QUESTIONS TO ANSWER:
• a. Condense the paragraph beginning "Rosen Law Firm and Pomerantz Law Firm both filed" in the passage on securities class actions into a short bulleted list that keeps its main facts.
• b. From the passage on securities class actions, extract word for word the part that opens with the words containing "Why Multiple Law" and closes with "different investor groups.".

Common Misconceptions About Securities Class Actions and Your Rights
One widespread misunderstanding is that you must be lead plaintiff to recover money. This is false. Whether or not you participate in the lead plaintiff motion, if you’re a class member with documented losses, you’re entitled to a share of any settlement achieved. Lead plaintiff is an optional role; class membership is automatic based on your purchase dates. Another misconception is that the deadline means you can’t join the class after May 26. That’s also incorrect—the May 26 deadline applies only to the lead plaintiff motion.
The class action itself will remain open for claims for much longer, typically through a claims period following settlement approval. A third misconception is that settling or recovering damages somehow suggests wrongdoing by you as an investor. Securities class actions are a standard mechanism for recovery when companies defraud shareholders; participating is no admission of poor judgment on your part. You relied on the company’s representations like any reasonable investor would. Additionally, some investors mistakenly believe they need to hire their own attorney or pay upfront legal fees to participate. Class action law firms work on contingency—they recover fees from the settlement amount if successful. If the case results in no recovery, you owe the law firm nothing.

Why Multiple Law Firms Are Involved in the ImmunityBio Case
Rosen Law Firm and Pomerantz Law Firm both filed securities lawsuits related to ImmunityBio. Rosen filed first, which gives it a procedural advantage and positions it favorably to be selected as lead counsel. However, Pomerantz’s involvement shows that the case has attracted serious attention from multiple litigation firms with track records in securities cases. Multiple filings are common in securities class actions when a major stock decline occurs; different firms pursue different angles or represent different investor groups.
Eventually, the Court will consolidate these cases into a single class action and select a lead law firm (likely Rosen, given its first-filer status). Investors in either filing can move to be lead plaintiff or simply participate in the class. If you’re contacted by one firm, you’re not obligated to stick with them for lead plaintiff purposes—you can express interest in a different firm’s representation if you prefer. What matters most is that qualified counsel is pursuing the case vigorously and that investors’ interests are protected through the settlement process.

Saved data entries
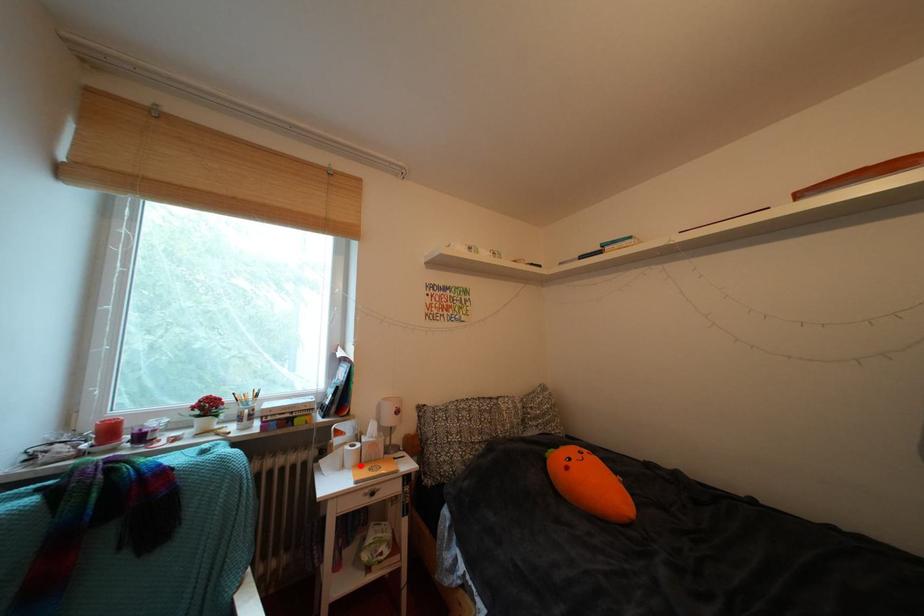
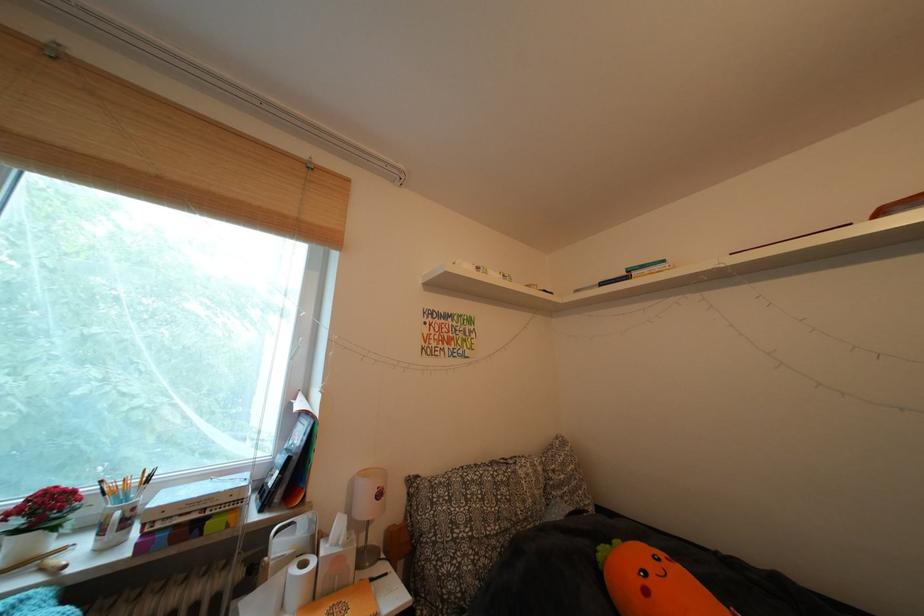
Question: I am providing you with two images of the same scene from different viewpoints. A red point is shown in image1. For the corresponding object point in image2, is it positioned nearer or farther from the camera?

Choices:
 (A) Nearer
 (B) Farther

Answer: (A)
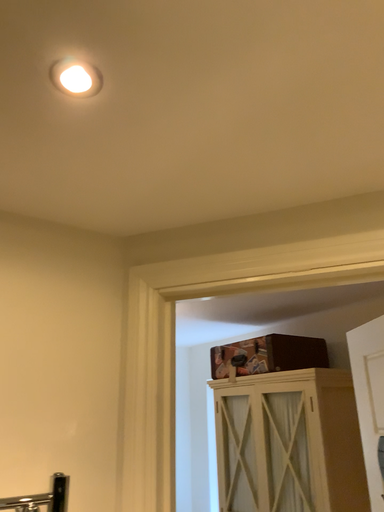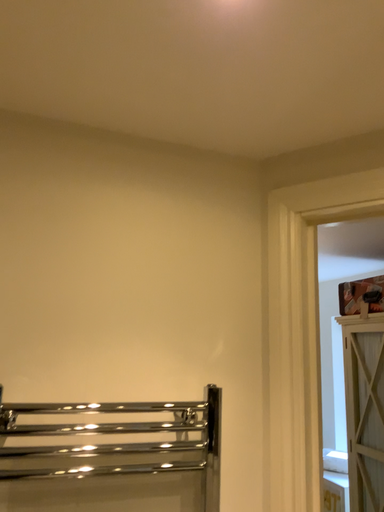
Question: Which way did the camera rotate in the video?

Choices:
 (A) rotated right
 (B) rotated left

Answer: (B)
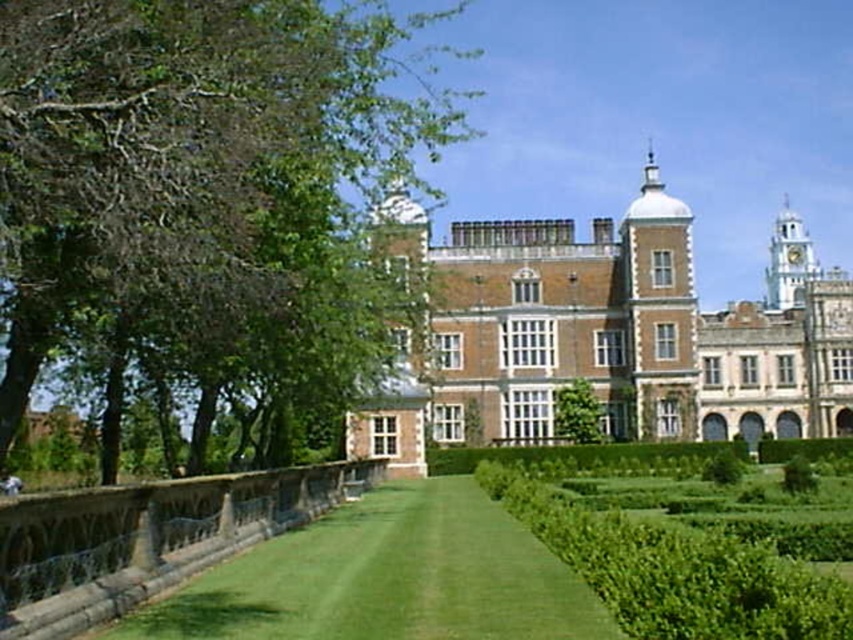
Which is below, brown brick palace at center or green leafy hedge at center?

Positioned lower is green leafy hedge at center.

Identify the location of brown brick palace at center. The width and height of the screenshot is (853, 640). (610, 336).

Which is above, brown brick palace at center or green grass at center?

Positioned higher is brown brick palace at center.

Who is positioned more to the left, brown brick palace at center or green grass at center?

From the viewer's perspective, green grass at center appears more on the left side.

Between point (496, 312) and point (234, 573), which one is positioned in front?

Positioned in front is point (234, 573).

Find the location of a particular element. brown brick palace at center is located at coordinates (610, 336).

Describe the element at coordinates (201, 186) in the screenshot. The width and height of the screenshot is (853, 640). I see `green leafy tree at upper left` at that location.

Consider the image. Which is more to the left, green leafy tree at upper left or brown brick palace at center?

green leafy tree at upper left is more to the left.

Is point (311, 60) positioned after point (515, 310)?

That is False.

I want to click on green leafy tree at upper left, so click(x=201, y=186).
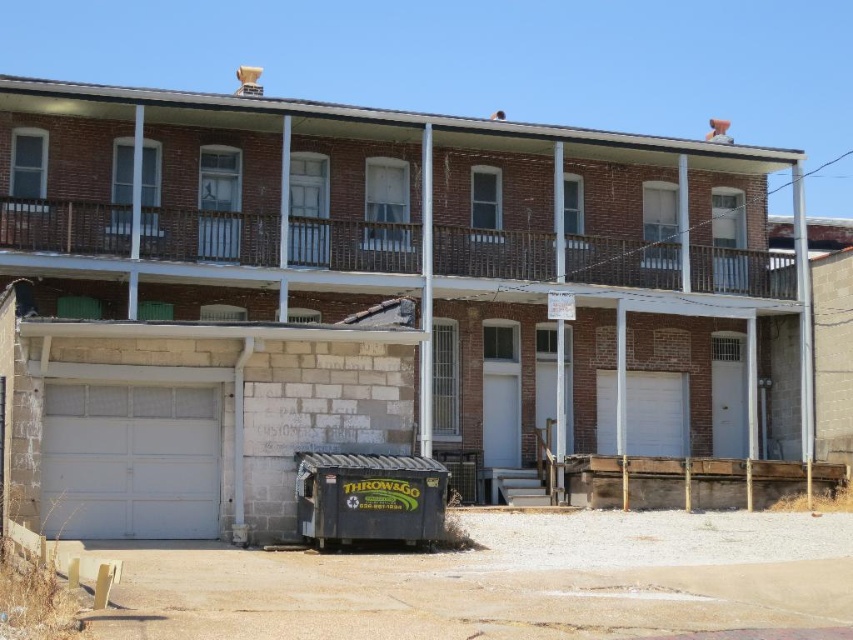
Is white matte garage door at lower left wider than white smooth garage door at lower left?

Yes, white matte garage door at lower left is wider than white smooth garage door at lower left.

Is white matte garage door at lower left shorter than white smooth garage door at lower left?

No, white matte garage door at lower left is not shorter than white smooth garage door at lower left.

Between point (100, 428) and point (172, 529), which one is positioned in front?

Point (100, 428) is in front.

What are the coordinates of `white matte garage door at lower left` in the screenshot? It's located at (357, 292).

Measure the distance between white smooth garage door at lower left and camera.

They are 18.74 meters apart.

Who is more distant from viewer, (88, 508) or (637, 396)?

Point (637, 396)

Between point (158, 426) and point (631, 429), which one is positioned behind?

The point (631, 429) is behind.

Locate an element on the screen. This screenshot has width=853, height=640. white smooth garage door at lower left is located at coordinates (129, 461).

Is white matte garage door at lower left wider than white matte garage door at center?

Yes, white matte garage door at lower left is wider than white matte garage door at center.

How distant is white matte garage door at lower left from white matte garage door at center?

white matte garage door at lower left and white matte garage door at center are 8.97 feet apart from each other.

Measure the distance between white matte garage door at lower left and camera.

A distance of 18.14 meters exists between white matte garage door at lower left and camera.

The image size is (853, 640). Find the location of `white matte garage door at lower left`. white matte garage door at lower left is located at coordinates (357, 292).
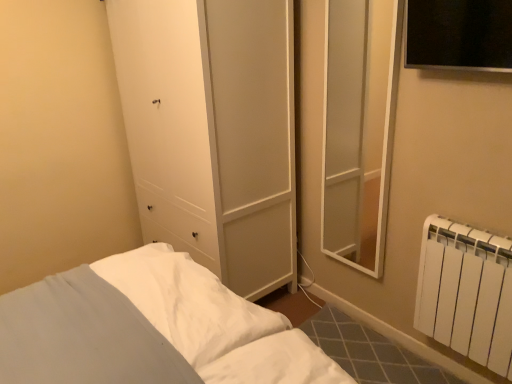
Find the location of a particular element. The height and width of the screenshot is (384, 512). blank space above white matte radiator at lower right (from a real-world perspective) is located at coordinates (476, 231).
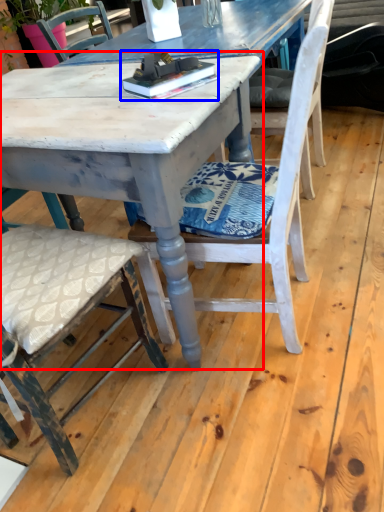
Question: Which of the following is the farthest to the observer, round table (highlighted by a red box) or book (highlighted by a blue box)?

Choices:
 (A) round table
 (B) book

ANSWERS GIVEN:
• a.
- Rosen Law Firm and Pomerantz Law Firm both filed securities lawsuits related to ImmunityBio.
- Rosen filed first. This gives it a procedural advantage and a favorable position to be selected as lead counsel.
- Pomerantz's involvement shows that the case has drawn serious attention from multiple litigation firms with track records in securities cases.
- Multiple filings are common in securities class actions after a major stock decline. Different firms pursue different angles or represent different investor groups.

• b.
Why Multiple Law Firms Are Involved in the ImmunityBio Case
Rosen Law Firm and Pomerantz Law Firm both filed securities lawsuits related to ImmunityBio. Rosen filed first, which gives it a procedural advantage and positions it favorably to be selected as lead counsel. However, Pomerantz’s involvement shows that the case has attracted serious attention from multiple litigation firms with track records in securities cases. Multiple filings are common in securities class actions when a major stock decline occurs; different firms pursue different angles or represent different investor groups.